[Start of section]

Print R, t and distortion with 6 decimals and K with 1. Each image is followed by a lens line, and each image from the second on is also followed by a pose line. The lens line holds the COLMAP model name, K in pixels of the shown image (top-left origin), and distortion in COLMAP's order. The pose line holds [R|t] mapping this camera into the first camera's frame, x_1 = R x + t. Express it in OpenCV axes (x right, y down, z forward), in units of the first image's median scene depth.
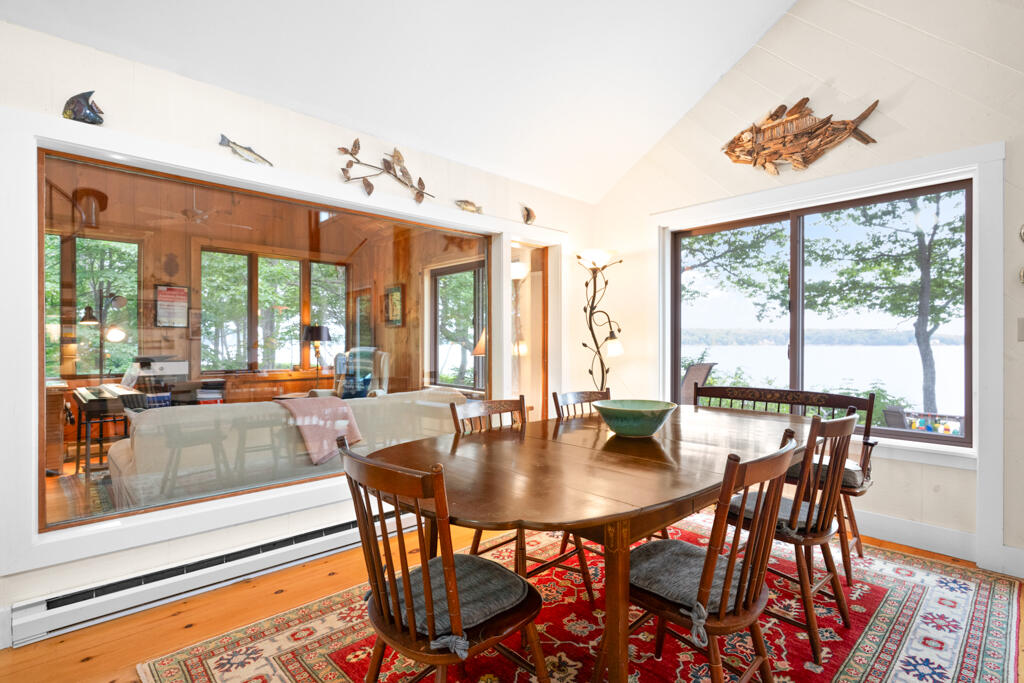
lens RADIAL K [[495.2, 0, 515.2], [0, 495.2, 346.7], [0, 0, 1]] dist [0.005480, -0.002288]
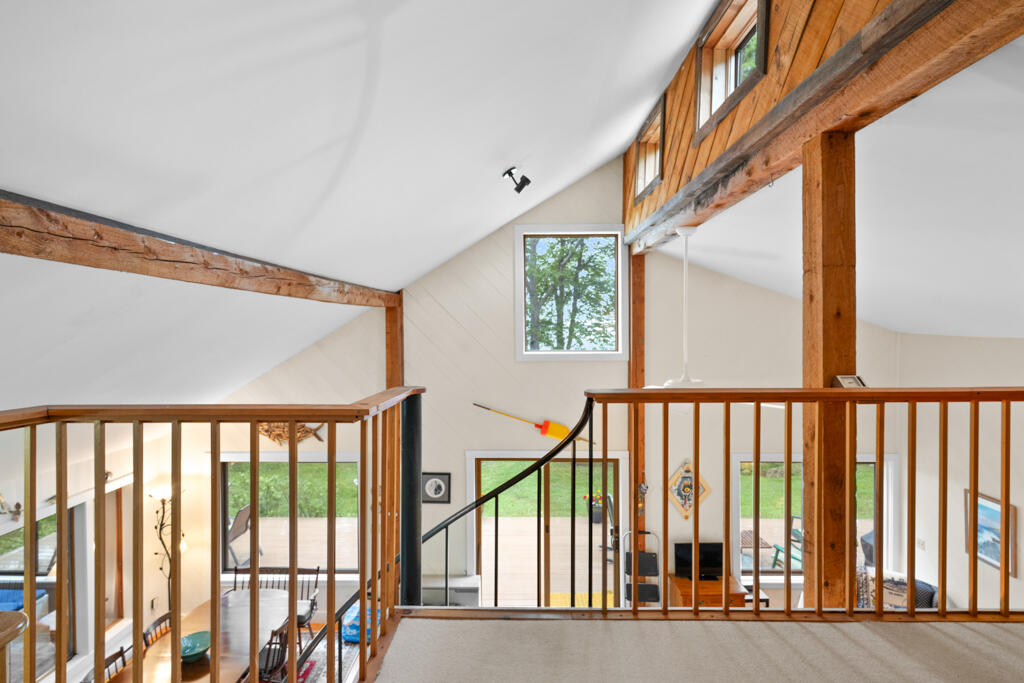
lens RADIAL K [[495.2, 0, 516.7], [0, 495.2, 331.8], [0, 0, 1]] dist [0.005480, -0.002288]
pose [[0.688288, -0.007397, 0.725400, -0.229535], [0.007165, 0.999969, 0.003398, -0.797668], [-0.725402, 0.002858, 0.688320, -0.980011]]
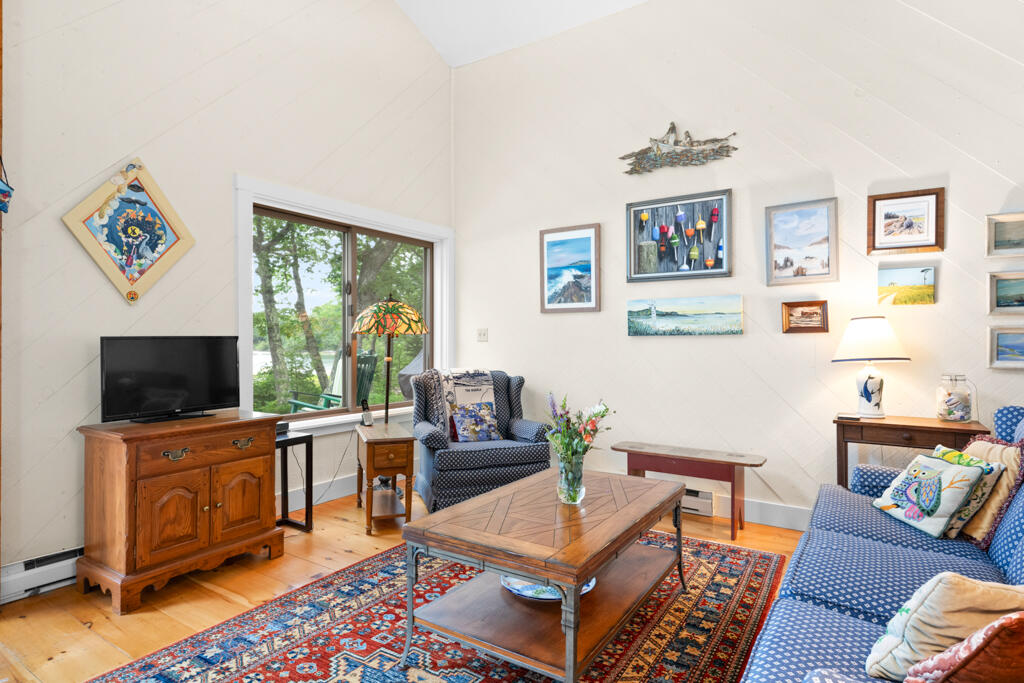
lens RADIAL K [[547.3, 0, 508.0], [0, 547.3, 335.9], [0, 0, 1]] dist [0.006005, 0.000766]
pose [[-0.228987, 0.014638, 0.973319, 0.596886], [0.008194, 0.999880, -0.013110, 0.008862], [-0.973395, 0.004973, -0.229080, -0.526145]]
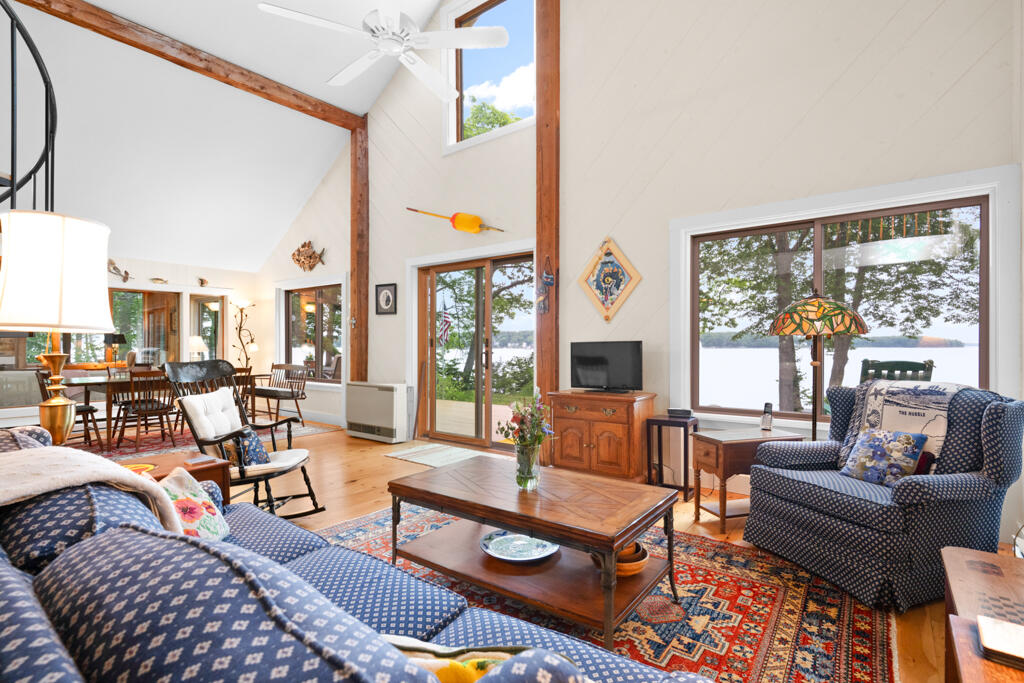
lens RADIAL K [[495.2, 0, 513.6], [0, 495.2, 350.0], [0, 0, 1]] dist [0.005480, -0.002288]
pose [[0.985710, 0.000487, 0.168449, 1.114737], [-0.000383, 1.000000, -0.000651, 0.016844], [-0.168449, 0.000577, 0.985710, -1.447116]]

[End of section]

*Problem:* Pull out every line above word for word, and leave the pictures out of your answer.

*Response below:*
Print R, t and distortion with 6 decimals and K with 1. Each image is followed by a lens line, and each image from the second on is also followed by a pose line. The lens line holds the COLMAP model name, K in pixels of the shown image (top-left origin), and distortion in COLMAP's order. The pose line holds [R|t] mapping this camera into the first camera's frame, x_1 = R x + t. Express it in OpenCV axes (x right, y down, z forward), in units of the first image's median scene depth.
lens RADIAL K [[495.2, 0, 515.2], [0, 495.2, 346.7], [0, 0, 1]] dist [0.005480, -0.002288]
lens RADIAL K [[495.2, 0, 516.7], [0, 495.2, 331.8], [0, 0, 1]] dist [0.005480, -0.002288]
pose [[0.688288, -0.007397, 0.725400, -0.229535], [0.007165, 0.999969, 0.003398, -0.797668], [-0.725402, 0.002858, 0.688320, -0.980011]]
lens RADIAL K [[547.3, 0, 508.0], [0, 547.3, 335.9], [0, 0, 1]] dist [0.006005, 0.000766]
pose [[-0.228987, 0.014638, 0.973319, 0.596886], [0.008194, 0.999880, -0.013110, 0.008862], [-0.973395, 0.004973, -0.229080, -0.526145]]
lens RADIAL K [[495.2, 0, 513.6], [0, 495.2, 350.0], [0, 0, 1]] dist [0.005480, -0.002288]
pose [[0.985710, 0.000487, 0.168449, 1.114737], [-0.000383, 1.000000, -0.000651, 0.016844], [-0.168449, 0.000577, 0.985710, -1.447116]]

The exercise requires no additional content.